Enumeration of associative magic squares of order 7

TL;DR

This paper calculates the total number of associative magic squares of order 7, revealing an enormous count of over one quadrillion, quadrillion, quadrillion, quadrillion, quadrillion, quadrillion, quadrillion, with implications for combinatorial enumeration.

Contribution

The paper introduces a novel enumeration method for associative magic squares of order 7 based on Ripatti's semi-magic squares approach, providing the first exact count.

Findings

Total associative magic squares of order 7: 1,125,154,039,419,854,784

Method extends Ripatti's enumeration of semi-magic squares

Results exclude symmetric patterns

Abstract

An associative magic square is a magic square such that the sum of any 2 cells at symmetric positions with respect to the center is constant. The total number of associative magic squares of order 7 is enormous, and thus, it is not realistic to obtain the number by simple backtracking.

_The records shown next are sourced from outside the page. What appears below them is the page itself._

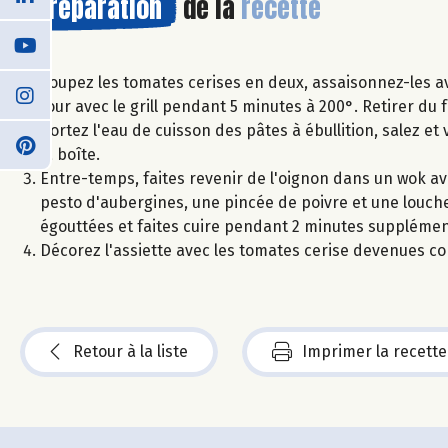
Préparation
de la
recette
Coupez les tomates cerises en deux, assaisonnez-les ave
four avec le grill pendant 5 minutes à 200°. Retirer du 
Portez l'eau de cuisson des pâtes à ébullition, salez et 
la boîte.
Entre-temps, faites revenir de l'oignon dans un wok avec
pesto d'aubergines, une pincée de poivre et une louche
égouttées et faites cuire pendant 2 minutes supplémen
Décorez l'assiette avec les tomates cerise devenues conf
Retour à la liste
Imprimer la recette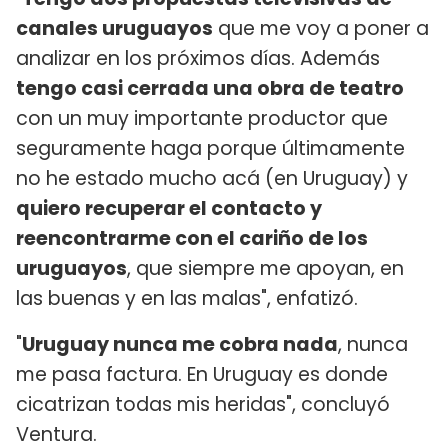
canales uruguayos
que me voy a poner a
analizar en los próximos días. Además
tengo casi cerrada una obra de teatro
con un muy importante productor que
seguramente haga porque últimamente
no he estado mucho acá (en Uruguay) y
quiero recuperar el contacto y
reencontrarme con el cariño de los
uruguayos
, que siempre me apoyan, en
las buenas y en las malas", enfatizó.
"
Uruguay nunca me cobra nada
, nunca
me pasa factura. En Uruguay es donde
cicatrizan todas mis heridas", concluyó
Ventura.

As a recent result, Artem Ripatti reported the number of semi-magic squares of order 6 (the magic squares of 6x6 without diagonal sum conditions) in 2018. In this research, with reference to Ripatti's method of enumerating semi-magic squares, we have calculated the total number of associative magic squares of order 7. There are exactly 1,125,154,039,419,854,784 associative magic squares of order 7, excluding symmetric patterns.